C’è differenza tra scrivere una canzone in italiano e una in dialetto?

Beh, sono due lingue molto diverse, quindi è abbastanza chiaro che ci siano molte differenze e diverse complessità. L’italiano resta la lingua predominante nei miei testi, perché attingo molto dal cinema, dalla musica e dalla letteratura italiana, poi io sono fissatissimo con la grammatica italiana (genitori insegnanti) e con la poesia che alla lingua italiana ha dato il la. Diciamo che l’italiano è la lingua della mia mente, ma quella del mio cuore è il dialetto. La musicalità, le parole troncate, la possibilità di creare mille altre assonanze e consonanze rispetto all’italiano, fanno della lingua napoletana un lusso che non posso tenere da parte, chiuso in un cassetto. Non credo che smetterò mai di scrivere in entrambe le lingue, perché sono entrambe parte della mia essenza e della mia personalità.

Che rapporto hai con la tua terra e le tue origini?

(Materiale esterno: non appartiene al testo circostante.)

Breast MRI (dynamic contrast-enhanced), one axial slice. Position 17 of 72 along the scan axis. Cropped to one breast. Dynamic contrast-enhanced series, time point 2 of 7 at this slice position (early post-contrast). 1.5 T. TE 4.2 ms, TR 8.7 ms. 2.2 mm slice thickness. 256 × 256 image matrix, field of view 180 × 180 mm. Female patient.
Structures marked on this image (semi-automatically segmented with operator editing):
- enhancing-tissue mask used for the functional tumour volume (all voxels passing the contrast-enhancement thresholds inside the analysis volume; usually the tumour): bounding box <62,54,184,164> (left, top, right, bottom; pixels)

Come in ogni storia di puro amore, a volte, si hanno dei grandi litigi o comunque delle incomprensioni, e ad esempio io, a 18 anni, ho avuto la possibilità di andare via e non me lo son fatto dire due volte. A Roma abito ormai da 12 anni, ma spessissimo ho quella “appucundria” tutta nostra, di noi campani, e devo assolutamente tornare a casa, dove mi sento più coccolato, sia dalla famiglia che dalle persone che vivo. Lo stesso vale per la scrittura dei miei testi. Scrivo prevalentemente in italiano, ma il mio cuore  pensa e penserà sempre in napoletano, e di tanto in tanto, sul foglio, mi scappa la parola partenopea, ed, ogni volta, è l’inizio di una nuova storia d’amore fatta di “‘ngopp”, “arrevuoto” e altre splendide sonorità che solo nella mia terra possiamo ritrovare.

Quali emozioni hai provato vedendo i Coldplay fare un tributo a Pino Daniela durante il concerto di Napoli?

Beh, credo che per noi figli di Mamma Campania assistere a un tributo del genere possa essere solo motivo di orgoglio. Chiaramente oltre ai brividi provati, mi è venuta una gran curiosità di sapere come ha fatto Chris Martin ad imparare così velocemente e così bene gli accenti e le cadenze di una lingua così particolare come quella partenopea. Un mito assoluto, come, del resto, il grande Pino.